My daughter and the two boys of the other mom who was also on the couch with me, behaved exceptionally well. One future mom commented on this, saying how she can't stand to be around most kids because they cry and whine and interrupt. The class facilitator said that what they are seeing is an example of securely attached kids and further explained that the parenting most kids get today is not conducive to secure, happy children. Kids are born with medical interventions that disrupt the normal gentle beginnings of bonding, they are then rushed off to daycare, herded through the day with dozens of other kids, rushed home, fed non-nutritous food, often in front of the TV, then left alone to whine and nag until they finally go to sleep at night, often way too late than is good, all while the parents react instead of act. Of course they are going to clamour for their parents' attention the minute the parents sit down because it's the only time they get with them.
I've just started reading a great book that is highly praised among families who have adopted older children.

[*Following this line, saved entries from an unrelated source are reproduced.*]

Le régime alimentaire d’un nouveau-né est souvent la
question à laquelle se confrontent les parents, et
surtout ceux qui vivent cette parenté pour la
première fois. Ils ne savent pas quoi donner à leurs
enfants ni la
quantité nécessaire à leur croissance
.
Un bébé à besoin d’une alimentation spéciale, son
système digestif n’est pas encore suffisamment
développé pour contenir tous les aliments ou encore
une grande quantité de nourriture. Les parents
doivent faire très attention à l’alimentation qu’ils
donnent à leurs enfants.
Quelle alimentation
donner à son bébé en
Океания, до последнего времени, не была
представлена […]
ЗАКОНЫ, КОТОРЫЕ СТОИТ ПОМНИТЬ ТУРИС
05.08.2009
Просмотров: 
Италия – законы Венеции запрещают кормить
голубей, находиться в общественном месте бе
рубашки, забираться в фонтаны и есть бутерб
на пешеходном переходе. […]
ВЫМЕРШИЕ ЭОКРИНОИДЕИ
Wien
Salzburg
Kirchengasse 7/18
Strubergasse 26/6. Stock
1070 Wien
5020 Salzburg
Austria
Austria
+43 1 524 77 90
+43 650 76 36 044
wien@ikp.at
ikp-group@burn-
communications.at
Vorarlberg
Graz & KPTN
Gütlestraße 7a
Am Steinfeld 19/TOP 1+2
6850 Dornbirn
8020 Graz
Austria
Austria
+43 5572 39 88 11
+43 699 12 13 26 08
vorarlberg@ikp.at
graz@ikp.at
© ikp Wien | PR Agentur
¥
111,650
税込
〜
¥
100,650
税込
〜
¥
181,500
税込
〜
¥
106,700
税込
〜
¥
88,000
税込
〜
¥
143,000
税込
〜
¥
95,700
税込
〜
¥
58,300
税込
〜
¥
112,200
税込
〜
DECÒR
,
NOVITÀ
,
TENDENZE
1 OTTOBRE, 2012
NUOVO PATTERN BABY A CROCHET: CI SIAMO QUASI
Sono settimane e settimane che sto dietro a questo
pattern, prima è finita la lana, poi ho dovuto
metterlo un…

It's called "Hold On to Your Kids: Why Parents Need to Matter More Than Peers" and it has a very good explanation of what happened in the last 50 years to the American family and childrearing culture. So far, I agree with everything I've read, especially after observing it first-hand as a childcare provider and being a childcare provider I can observe the changes in the children and know the limits of what I can provide for the children in my position of caregiver. I highly recommend this book!